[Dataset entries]
**********

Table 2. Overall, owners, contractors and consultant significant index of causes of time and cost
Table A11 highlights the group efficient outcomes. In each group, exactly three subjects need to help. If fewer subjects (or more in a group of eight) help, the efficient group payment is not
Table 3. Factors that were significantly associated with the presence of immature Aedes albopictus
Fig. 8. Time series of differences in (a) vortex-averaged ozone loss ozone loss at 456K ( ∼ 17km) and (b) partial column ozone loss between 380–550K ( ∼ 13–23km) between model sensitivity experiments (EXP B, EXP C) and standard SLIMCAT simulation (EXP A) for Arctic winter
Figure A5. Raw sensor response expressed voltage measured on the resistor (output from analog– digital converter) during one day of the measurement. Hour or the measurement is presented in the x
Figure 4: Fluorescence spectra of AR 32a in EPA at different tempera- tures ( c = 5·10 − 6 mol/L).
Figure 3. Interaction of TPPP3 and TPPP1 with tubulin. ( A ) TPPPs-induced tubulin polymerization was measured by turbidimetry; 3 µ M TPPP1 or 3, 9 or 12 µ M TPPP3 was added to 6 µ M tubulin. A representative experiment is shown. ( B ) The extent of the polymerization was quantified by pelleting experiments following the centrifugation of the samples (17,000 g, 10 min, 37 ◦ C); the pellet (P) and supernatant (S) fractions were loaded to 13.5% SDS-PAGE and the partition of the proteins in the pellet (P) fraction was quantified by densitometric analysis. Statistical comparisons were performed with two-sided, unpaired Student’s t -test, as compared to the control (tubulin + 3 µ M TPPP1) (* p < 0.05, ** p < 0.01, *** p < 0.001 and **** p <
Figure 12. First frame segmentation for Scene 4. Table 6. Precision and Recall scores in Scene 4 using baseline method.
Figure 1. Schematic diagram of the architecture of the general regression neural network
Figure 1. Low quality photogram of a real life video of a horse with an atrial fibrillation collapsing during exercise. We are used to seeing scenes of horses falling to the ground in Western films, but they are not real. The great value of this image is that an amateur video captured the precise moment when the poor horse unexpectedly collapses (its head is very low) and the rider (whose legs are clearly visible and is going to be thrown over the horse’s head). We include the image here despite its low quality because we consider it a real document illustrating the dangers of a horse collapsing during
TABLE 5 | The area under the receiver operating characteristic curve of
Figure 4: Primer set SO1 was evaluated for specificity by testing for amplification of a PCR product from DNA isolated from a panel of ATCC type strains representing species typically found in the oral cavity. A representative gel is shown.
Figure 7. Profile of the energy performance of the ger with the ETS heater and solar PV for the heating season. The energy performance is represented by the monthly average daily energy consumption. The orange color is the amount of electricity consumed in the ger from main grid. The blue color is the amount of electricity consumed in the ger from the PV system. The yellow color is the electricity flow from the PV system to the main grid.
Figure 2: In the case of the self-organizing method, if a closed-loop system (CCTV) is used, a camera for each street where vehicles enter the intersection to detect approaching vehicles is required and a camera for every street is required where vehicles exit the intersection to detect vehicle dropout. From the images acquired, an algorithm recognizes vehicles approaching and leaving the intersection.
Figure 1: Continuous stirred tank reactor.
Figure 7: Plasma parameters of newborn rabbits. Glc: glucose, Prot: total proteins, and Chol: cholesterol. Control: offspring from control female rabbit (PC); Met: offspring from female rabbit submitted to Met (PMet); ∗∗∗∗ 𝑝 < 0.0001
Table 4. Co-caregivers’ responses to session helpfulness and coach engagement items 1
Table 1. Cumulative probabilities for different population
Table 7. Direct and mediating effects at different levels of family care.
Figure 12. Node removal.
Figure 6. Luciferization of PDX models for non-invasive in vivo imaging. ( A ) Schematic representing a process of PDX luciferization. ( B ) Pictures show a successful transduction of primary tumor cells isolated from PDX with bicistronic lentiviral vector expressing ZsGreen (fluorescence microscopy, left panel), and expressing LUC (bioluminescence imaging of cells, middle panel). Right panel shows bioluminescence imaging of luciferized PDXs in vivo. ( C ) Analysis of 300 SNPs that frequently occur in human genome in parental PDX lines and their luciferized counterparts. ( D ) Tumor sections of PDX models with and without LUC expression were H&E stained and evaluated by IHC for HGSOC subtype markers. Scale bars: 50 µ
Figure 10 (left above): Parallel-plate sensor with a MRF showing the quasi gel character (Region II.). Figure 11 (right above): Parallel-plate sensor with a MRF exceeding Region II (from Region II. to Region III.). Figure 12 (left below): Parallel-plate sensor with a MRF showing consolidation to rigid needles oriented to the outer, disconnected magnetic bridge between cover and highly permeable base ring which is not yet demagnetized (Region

**********

How to complete this task: Your answer should be the lines above that contain the word "panel", copied out.

Written response:
Figure 4: Primer set SO1 was evaluated for specificity by testing for amplification of a PCR product from DNA isolated from a panel of ATCC type strains representing species typically found in the oral cavity. A representative gel is shown.
Figure 6. Luciferization of PDX models for non-invasive in vivo imaging. ( A ) Schematic representing a process of PDX luciferization. ( B ) Pictures show a successful transduction of primary tumor cells isolated from PDX with bicistronic lentiviral vector expressing ZsGreen (fluorescence microscopy, left panel), and expressing LUC (bioluminescence imaging of cells, middle panel). Right panel shows bioluminescence imaging of luciferized PDXs in vivo. ( C ) Analysis of 300 SNPs that frequently occur in human genome in parental PDX lines and their luciferized counterparts. ( D ) Tumor sections of PDX models with and without LUC expression were H&E stained and evaluated by IHC for HGSOC subtype markers. Scale bars: 50 µ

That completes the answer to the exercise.